Tesla software, which can be updated remotely, is considered the most sophisticated in the auto business. Even so, the company’s cars likely use fewer chips, analysts said, because the company controls functions like battery cooling and autonomous driving from a smaller number of centralized, onboard computers.
“Tesla has fewer boxes,” Mr. Amsrud said. “The fewer the components you need right now, the better.”
Of course, Tesla could still run into problems as it tries to replicate the growth it achieved in 2021 — it is aiming to increase sales about 50 percent a year for the next several years.
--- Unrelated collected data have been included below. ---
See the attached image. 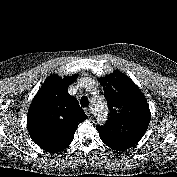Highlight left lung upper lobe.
<instances>
[{
  "instance_id": "5c2ea615",
  "label": "left lung upper lobe",
  "mask_w": 177,
  "mask_h": 177,
  "mask_svg": "<svg viewBox=\"0 0 177 177\" xmlns=\"http://www.w3.org/2000/svg\"><path fill=\"white\" fill-rule=\"evenodd\" d=\"M108 103L109 119L98 126L100 139L107 144L132 147L140 141L150 122L147 100L134 82L116 70L100 79Z\"/></svg>"
}]
</instances>
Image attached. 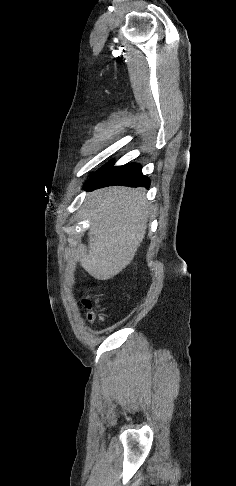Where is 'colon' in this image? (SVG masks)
Masks as SVG:
<instances>
[{
	"instance_id": "colon-1",
	"label": "colon",
	"mask_w": 236,
	"mask_h": 486,
	"mask_svg": "<svg viewBox=\"0 0 236 486\" xmlns=\"http://www.w3.org/2000/svg\"><path fill=\"white\" fill-rule=\"evenodd\" d=\"M97 301L89 296L82 298L83 306L88 310V318L93 320L95 318L94 309L96 307Z\"/></svg>"
}]
</instances>
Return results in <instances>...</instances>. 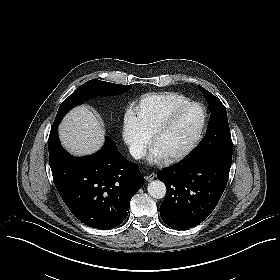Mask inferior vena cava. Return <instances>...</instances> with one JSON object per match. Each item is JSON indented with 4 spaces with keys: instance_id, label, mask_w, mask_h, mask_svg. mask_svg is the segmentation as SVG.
<instances>
[{
    "instance_id": "obj_1",
    "label": "inferior vena cava",
    "mask_w": 280,
    "mask_h": 280,
    "mask_svg": "<svg viewBox=\"0 0 280 280\" xmlns=\"http://www.w3.org/2000/svg\"><path fill=\"white\" fill-rule=\"evenodd\" d=\"M129 152L133 156V158H135V159H140L145 154V151H144L143 147H141L137 144H132L129 147Z\"/></svg>"
}]
</instances>
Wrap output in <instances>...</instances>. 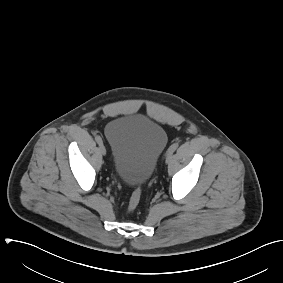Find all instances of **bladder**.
Listing matches in <instances>:
<instances>
[{
  "mask_svg": "<svg viewBox=\"0 0 283 283\" xmlns=\"http://www.w3.org/2000/svg\"><path fill=\"white\" fill-rule=\"evenodd\" d=\"M113 169L126 184L146 183L164 152L168 136L165 129L143 115L116 118L105 128Z\"/></svg>",
  "mask_w": 283,
  "mask_h": 283,
  "instance_id": "obj_1",
  "label": "bladder"
}]
</instances>
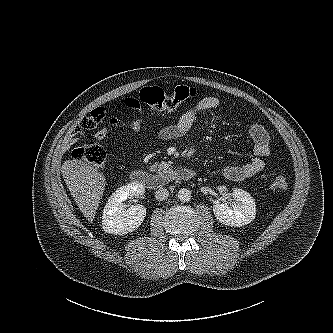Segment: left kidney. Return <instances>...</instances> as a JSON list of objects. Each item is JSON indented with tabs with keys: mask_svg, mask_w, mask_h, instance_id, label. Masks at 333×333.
Wrapping results in <instances>:
<instances>
[{
	"mask_svg": "<svg viewBox=\"0 0 333 333\" xmlns=\"http://www.w3.org/2000/svg\"><path fill=\"white\" fill-rule=\"evenodd\" d=\"M233 197L238 201L232 207L227 203L217 201L213 206L216 219L227 226L241 227L255 219L256 204L253 197L239 188H234Z\"/></svg>",
	"mask_w": 333,
	"mask_h": 333,
	"instance_id": "5707ae66",
	"label": "left kidney"
}]
</instances>
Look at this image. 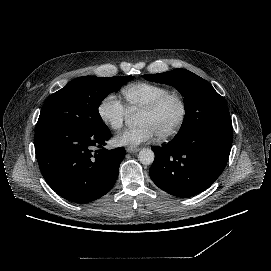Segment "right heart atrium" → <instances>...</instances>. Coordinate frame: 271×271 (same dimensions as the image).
<instances>
[{
  "label": "right heart atrium",
  "instance_id": "1",
  "mask_svg": "<svg viewBox=\"0 0 271 271\" xmlns=\"http://www.w3.org/2000/svg\"><path fill=\"white\" fill-rule=\"evenodd\" d=\"M97 115L110 130L116 132L124 126L127 108L114 92H110L99 102Z\"/></svg>",
  "mask_w": 271,
  "mask_h": 271
}]
</instances>
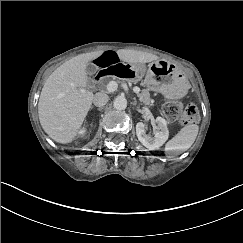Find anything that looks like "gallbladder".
<instances>
[{
    "instance_id": "bac80fb5",
    "label": "gallbladder",
    "mask_w": 243,
    "mask_h": 243,
    "mask_svg": "<svg viewBox=\"0 0 243 243\" xmlns=\"http://www.w3.org/2000/svg\"><path fill=\"white\" fill-rule=\"evenodd\" d=\"M98 70V67L92 63H89L87 66H86V73L89 75V76H92L93 74H95Z\"/></svg>"
}]
</instances>
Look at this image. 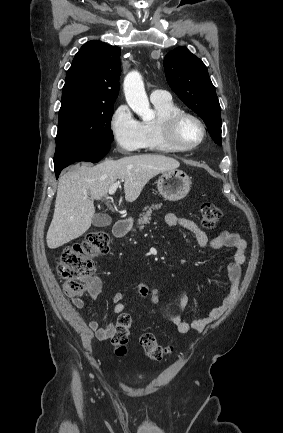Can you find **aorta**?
Returning a JSON list of instances; mask_svg holds the SVG:
<instances>
[{"instance_id":"obj_1","label":"aorta","mask_w":283,"mask_h":433,"mask_svg":"<svg viewBox=\"0 0 283 433\" xmlns=\"http://www.w3.org/2000/svg\"><path fill=\"white\" fill-rule=\"evenodd\" d=\"M123 87L126 101L130 108L143 121L154 119L155 112L150 108L140 73L138 71L129 72L124 79Z\"/></svg>"}]
</instances>
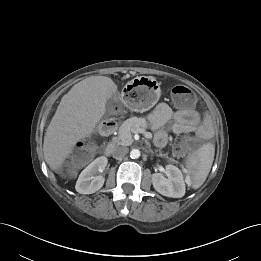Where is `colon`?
Here are the masks:
<instances>
[{
    "instance_id": "1",
    "label": "colon",
    "mask_w": 261,
    "mask_h": 261,
    "mask_svg": "<svg viewBox=\"0 0 261 261\" xmlns=\"http://www.w3.org/2000/svg\"><path fill=\"white\" fill-rule=\"evenodd\" d=\"M171 94L175 103L181 107H191L196 100L194 92L184 85L174 86L171 89ZM193 146L194 143L183 135L177 137L174 142V149L179 153L188 152ZM91 155L92 146L89 143H86L73 151L71 160L74 163H82L87 161Z\"/></svg>"
}]
</instances>
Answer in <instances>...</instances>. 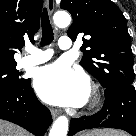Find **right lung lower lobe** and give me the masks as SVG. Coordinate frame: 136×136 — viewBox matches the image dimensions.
<instances>
[{
	"mask_svg": "<svg viewBox=\"0 0 136 136\" xmlns=\"http://www.w3.org/2000/svg\"><path fill=\"white\" fill-rule=\"evenodd\" d=\"M0 119L13 122L36 136H43L52 123L50 111L38 101L30 79H24L14 89L0 90Z\"/></svg>",
	"mask_w": 136,
	"mask_h": 136,
	"instance_id": "obj_1",
	"label": "right lung lower lobe"
}]
</instances>
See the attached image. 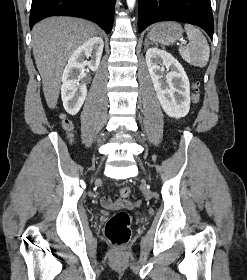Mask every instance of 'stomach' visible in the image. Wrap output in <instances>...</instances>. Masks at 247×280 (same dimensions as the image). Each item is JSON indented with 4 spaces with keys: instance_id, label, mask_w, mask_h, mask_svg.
I'll return each instance as SVG.
<instances>
[{
    "instance_id": "obj_1",
    "label": "stomach",
    "mask_w": 247,
    "mask_h": 280,
    "mask_svg": "<svg viewBox=\"0 0 247 280\" xmlns=\"http://www.w3.org/2000/svg\"><path fill=\"white\" fill-rule=\"evenodd\" d=\"M182 27L175 22H165L156 24L148 33V38L156 43L169 45L182 36Z\"/></svg>"
}]
</instances>
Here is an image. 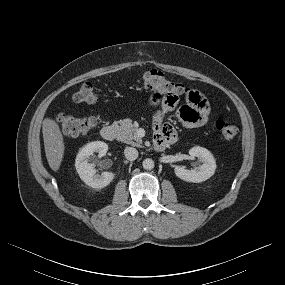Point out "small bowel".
Instances as JSON below:
<instances>
[{"instance_id":"c3829d8e","label":"small bowel","mask_w":285,"mask_h":285,"mask_svg":"<svg viewBox=\"0 0 285 285\" xmlns=\"http://www.w3.org/2000/svg\"><path fill=\"white\" fill-rule=\"evenodd\" d=\"M147 103L153 109H158L154 116V137H163L169 143L176 138V131L172 125L164 121L166 113H176V117L186 128H199L209 120L210 105L208 100L197 91H191L187 96V103L177 92L166 89L151 91L147 96Z\"/></svg>"}]
</instances>
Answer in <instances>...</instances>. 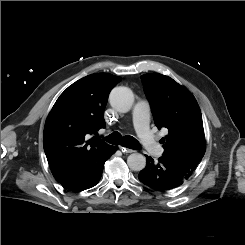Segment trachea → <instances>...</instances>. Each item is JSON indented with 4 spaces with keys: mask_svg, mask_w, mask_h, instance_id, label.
Wrapping results in <instances>:
<instances>
[{
    "mask_svg": "<svg viewBox=\"0 0 245 245\" xmlns=\"http://www.w3.org/2000/svg\"><path fill=\"white\" fill-rule=\"evenodd\" d=\"M104 139L110 144H121L122 146L130 149H138L140 147L139 142L134 137L127 135L121 138V134L119 132H114L105 137Z\"/></svg>",
    "mask_w": 245,
    "mask_h": 245,
    "instance_id": "obj_1",
    "label": "trachea"
}]
</instances>
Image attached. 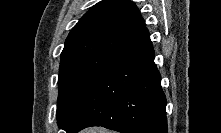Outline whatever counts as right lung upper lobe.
Instances as JSON below:
<instances>
[{"label":"right lung upper lobe","mask_w":221,"mask_h":133,"mask_svg":"<svg viewBox=\"0 0 221 133\" xmlns=\"http://www.w3.org/2000/svg\"><path fill=\"white\" fill-rule=\"evenodd\" d=\"M148 29L129 0H103L94 5L69 33L60 71L108 69L152 49Z\"/></svg>","instance_id":"obj_1"}]
</instances>
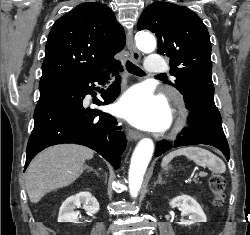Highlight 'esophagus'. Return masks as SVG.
<instances>
[{
    "label": "esophagus",
    "mask_w": 250,
    "mask_h": 235,
    "mask_svg": "<svg viewBox=\"0 0 250 235\" xmlns=\"http://www.w3.org/2000/svg\"><path fill=\"white\" fill-rule=\"evenodd\" d=\"M126 44H127V48H128L131 59L134 62H139L141 60V55H140V52L135 47L133 37L130 31H128L127 36H126ZM128 134L131 140H134V141L142 137V134L135 129H129Z\"/></svg>",
    "instance_id": "obj_1"
}]
</instances>
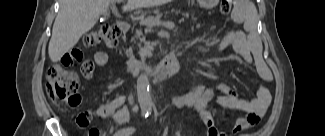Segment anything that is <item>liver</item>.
<instances>
[{
    "mask_svg": "<svg viewBox=\"0 0 325 136\" xmlns=\"http://www.w3.org/2000/svg\"><path fill=\"white\" fill-rule=\"evenodd\" d=\"M115 0H60L48 53L52 62H57L73 48L82 35L91 30L99 17L108 16L107 8ZM168 0H127L123 11L161 5Z\"/></svg>",
    "mask_w": 325,
    "mask_h": 136,
    "instance_id": "obj_1",
    "label": "liver"
}]
</instances>
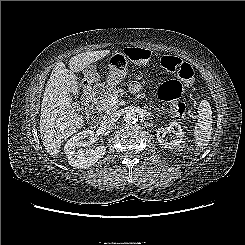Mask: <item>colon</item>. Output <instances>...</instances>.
<instances>
[{"instance_id":"obj_1","label":"colon","mask_w":245,"mask_h":245,"mask_svg":"<svg viewBox=\"0 0 245 245\" xmlns=\"http://www.w3.org/2000/svg\"><path fill=\"white\" fill-rule=\"evenodd\" d=\"M127 56L134 61L147 62L150 58V51L146 49H127ZM161 66L169 72L174 73L178 80L164 82L158 91L162 102L170 104L171 109L180 116L186 113V104L180 99L183 91V84L190 87L193 84L194 71L190 64L178 57L164 55L160 59Z\"/></svg>"}]
</instances>
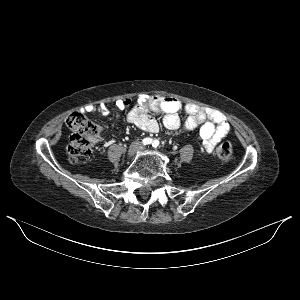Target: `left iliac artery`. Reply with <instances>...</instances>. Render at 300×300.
I'll list each match as a JSON object with an SVG mask.
<instances>
[{"label": "left iliac artery", "instance_id": "1", "mask_svg": "<svg viewBox=\"0 0 300 300\" xmlns=\"http://www.w3.org/2000/svg\"><path fill=\"white\" fill-rule=\"evenodd\" d=\"M152 146L154 148H157L159 146V141L158 140H154L153 143H152Z\"/></svg>", "mask_w": 300, "mask_h": 300}]
</instances>
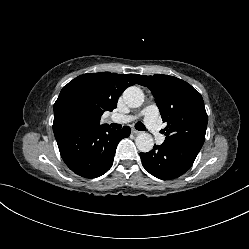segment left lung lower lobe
I'll list each match as a JSON object with an SVG mask.
<instances>
[{
	"mask_svg": "<svg viewBox=\"0 0 249 249\" xmlns=\"http://www.w3.org/2000/svg\"><path fill=\"white\" fill-rule=\"evenodd\" d=\"M200 150L183 144L154 145L147 153H140L144 168L153 176L169 180L184 174L194 163Z\"/></svg>",
	"mask_w": 249,
	"mask_h": 249,
	"instance_id": "left-lung-lower-lobe-1",
	"label": "left lung lower lobe"
}]
</instances>
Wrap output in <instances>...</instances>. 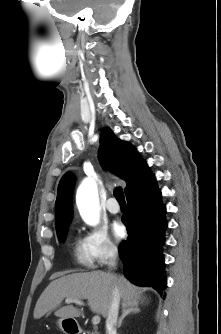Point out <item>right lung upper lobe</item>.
I'll list each match as a JSON object with an SVG mask.
<instances>
[{
    "label": "right lung upper lobe",
    "mask_w": 221,
    "mask_h": 334,
    "mask_svg": "<svg viewBox=\"0 0 221 334\" xmlns=\"http://www.w3.org/2000/svg\"><path fill=\"white\" fill-rule=\"evenodd\" d=\"M100 144V161L127 183L126 194L141 186L152 175L135 148L119 140L110 128L102 129ZM72 187L73 178L63 176L55 206L56 231L68 227L72 218Z\"/></svg>",
    "instance_id": "cb5924a9"
}]
</instances>
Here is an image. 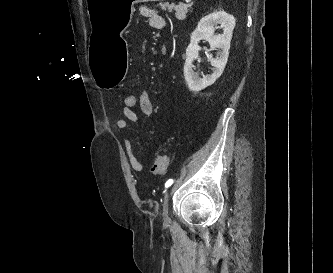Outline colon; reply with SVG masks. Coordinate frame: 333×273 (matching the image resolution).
I'll list each match as a JSON object with an SVG mask.
<instances>
[{
  "label": "colon",
  "instance_id": "5ec220e1",
  "mask_svg": "<svg viewBox=\"0 0 333 273\" xmlns=\"http://www.w3.org/2000/svg\"><path fill=\"white\" fill-rule=\"evenodd\" d=\"M138 103V95L130 93L127 94L124 97V107L133 109L137 107ZM169 166V157L166 155H158L155 157L153 165H152V171L156 174H162L164 173Z\"/></svg>",
  "mask_w": 333,
  "mask_h": 273
}]
</instances>
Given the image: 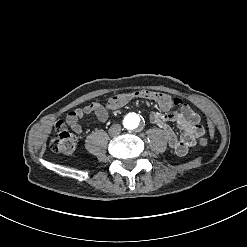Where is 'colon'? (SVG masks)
Segmentation results:
<instances>
[{"instance_id": "colon-1", "label": "colon", "mask_w": 247, "mask_h": 247, "mask_svg": "<svg viewBox=\"0 0 247 247\" xmlns=\"http://www.w3.org/2000/svg\"><path fill=\"white\" fill-rule=\"evenodd\" d=\"M135 96H146L147 101H159L160 109H169L171 102L169 101L168 92H159L157 88H142L141 92H115L113 100L109 101L110 109H122L123 105H127L128 101H134ZM202 148H208L209 141L204 137L199 140ZM77 144L75 136L70 133L69 125L64 122H58L54 128V136L50 140L49 146L52 152L63 155L73 153Z\"/></svg>"}]
</instances>
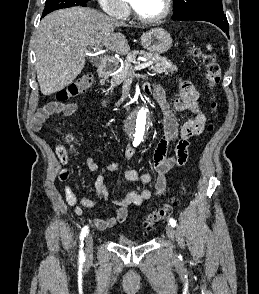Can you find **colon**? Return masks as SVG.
<instances>
[{
	"mask_svg": "<svg viewBox=\"0 0 259 294\" xmlns=\"http://www.w3.org/2000/svg\"><path fill=\"white\" fill-rule=\"evenodd\" d=\"M192 54L196 57L202 59L205 68H206V80L208 84V88L213 91L221 81V66L213 55L202 53V51L194 47L192 49ZM93 83V77L91 74L86 73L78 77L71 84H69L65 89L60 91L57 94V99L59 101H66L73 97H76L82 93H84L87 89L91 87ZM211 109L213 112H217L218 103L214 96L211 97ZM213 130V125L210 124L208 126V131ZM67 177V173L63 172L61 174V178L65 179ZM183 193V191H182ZM177 196H170L164 204L151 212L144 220V229L145 231L152 230L156 225H158L161 221H163L166 216L173 210V206L176 205Z\"/></svg>",
	"mask_w": 259,
	"mask_h": 294,
	"instance_id": "colon-1",
	"label": "colon"
}]
</instances>
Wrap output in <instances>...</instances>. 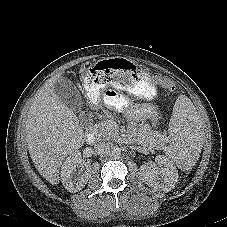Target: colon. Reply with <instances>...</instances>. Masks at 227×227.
<instances>
[{"instance_id":"5ec220e1","label":"colon","mask_w":227,"mask_h":227,"mask_svg":"<svg viewBox=\"0 0 227 227\" xmlns=\"http://www.w3.org/2000/svg\"><path fill=\"white\" fill-rule=\"evenodd\" d=\"M156 80L160 83L163 84L164 86H166L169 89H174L175 85L172 81L168 80V79H164L161 77H156Z\"/></svg>"}]
</instances>
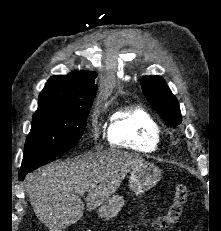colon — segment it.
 Instances as JSON below:
<instances>
[{"instance_id":"colon-1","label":"colon","mask_w":221,"mask_h":231,"mask_svg":"<svg viewBox=\"0 0 221 231\" xmlns=\"http://www.w3.org/2000/svg\"><path fill=\"white\" fill-rule=\"evenodd\" d=\"M189 195V187L186 184L179 183L174 190L173 202L170 204L167 211L156 216L152 222V226L156 230H160L176 224L184 210Z\"/></svg>"}]
</instances>
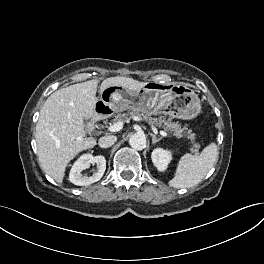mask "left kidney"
<instances>
[{
    "label": "left kidney",
    "mask_w": 264,
    "mask_h": 264,
    "mask_svg": "<svg viewBox=\"0 0 264 264\" xmlns=\"http://www.w3.org/2000/svg\"><path fill=\"white\" fill-rule=\"evenodd\" d=\"M152 161L159 171L166 170L170 160L172 159V154L168 150L162 148H156L151 154Z\"/></svg>",
    "instance_id": "left-kidney-1"
}]
</instances>
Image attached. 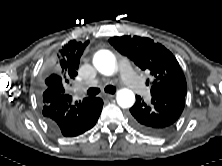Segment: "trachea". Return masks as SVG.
<instances>
[{
	"label": "trachea",
	"mask_w": 222,
	"mask_h": 166,
	"mask_svg": "<svg viewBox=\"0 0 222 166\" xmlns=\"http://www.w3.org/2000/svg\"><path fill=\"white\" fill-rule=\"evenodd\" d=\"M115 91H116V88L112 85H108L105 87V92H107V93L114 94ZM99 92H100V89H98V88H89L87 90V94L92 97L97 95Z\"/></svg>",
	"instance_id": "3493384b"
}]
</instances>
The company acknowledged in its third-quarter report that its creative maneuvering around supply chain chaos might not work so well as it increased production and needed more chips and other parts.
The electric vehicle market is also becoming much more competitive as the traditional carmakers belatedly respond with models that people want to buy rather than the small electric vehicles typically made to appease regulators. Ford said this past week that it would nearly double production of the Lightning, an electric version of its popular F-150 pickup truck, because of strong demand. Tesla’s pickup truck won’t go on sale for at least another year.
The outlook for the traditional carmakers is likely to improve this year as shortages of semiconductors and other components ease, and as manufacturers get better at coping.